== WORK TO COMPLETE ==
Search the records below for the word "that" and show every line where it occurs.

== RECORDS FOR THIS TASK ==
--*--
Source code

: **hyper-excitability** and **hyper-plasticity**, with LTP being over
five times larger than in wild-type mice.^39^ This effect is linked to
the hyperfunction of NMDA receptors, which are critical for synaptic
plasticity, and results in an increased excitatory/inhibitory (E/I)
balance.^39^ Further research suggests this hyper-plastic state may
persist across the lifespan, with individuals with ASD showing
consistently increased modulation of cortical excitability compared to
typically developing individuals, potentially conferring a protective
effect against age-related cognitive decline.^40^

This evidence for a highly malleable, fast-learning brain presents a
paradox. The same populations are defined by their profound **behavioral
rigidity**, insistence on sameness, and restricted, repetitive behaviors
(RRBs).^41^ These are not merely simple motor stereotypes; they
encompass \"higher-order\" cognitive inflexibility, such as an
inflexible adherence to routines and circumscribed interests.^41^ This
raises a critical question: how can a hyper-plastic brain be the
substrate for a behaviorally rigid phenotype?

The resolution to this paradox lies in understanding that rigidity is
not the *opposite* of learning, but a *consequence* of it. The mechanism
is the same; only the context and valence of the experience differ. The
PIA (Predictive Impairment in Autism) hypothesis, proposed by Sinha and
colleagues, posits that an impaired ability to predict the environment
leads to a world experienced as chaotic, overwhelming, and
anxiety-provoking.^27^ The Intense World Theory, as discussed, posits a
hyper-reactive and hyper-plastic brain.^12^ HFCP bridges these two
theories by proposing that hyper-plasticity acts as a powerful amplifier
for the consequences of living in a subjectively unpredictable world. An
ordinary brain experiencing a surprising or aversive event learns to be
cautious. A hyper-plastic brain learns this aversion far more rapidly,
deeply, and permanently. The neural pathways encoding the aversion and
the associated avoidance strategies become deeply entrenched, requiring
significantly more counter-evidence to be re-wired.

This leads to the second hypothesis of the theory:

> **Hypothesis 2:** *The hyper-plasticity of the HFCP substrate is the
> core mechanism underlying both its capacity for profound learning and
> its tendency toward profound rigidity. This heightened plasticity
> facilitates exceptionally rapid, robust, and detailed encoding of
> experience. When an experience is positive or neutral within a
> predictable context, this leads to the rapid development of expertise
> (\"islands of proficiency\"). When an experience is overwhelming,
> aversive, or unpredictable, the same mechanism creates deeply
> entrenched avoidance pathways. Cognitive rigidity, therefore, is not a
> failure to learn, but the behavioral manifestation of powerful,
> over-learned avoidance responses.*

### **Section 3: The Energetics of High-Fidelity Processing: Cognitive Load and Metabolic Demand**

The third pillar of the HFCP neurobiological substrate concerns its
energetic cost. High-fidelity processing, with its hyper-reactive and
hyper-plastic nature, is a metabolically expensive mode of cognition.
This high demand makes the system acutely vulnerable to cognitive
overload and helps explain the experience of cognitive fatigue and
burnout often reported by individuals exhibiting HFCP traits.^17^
--*--
== WRITTEN SOLUTION ==
The resolution to this paradox lies in understanding that rigidity is
colleagues, posits that an impaired ability to predict the environment
theories by proposing that hyper-plasticity acts as a powerful amplifier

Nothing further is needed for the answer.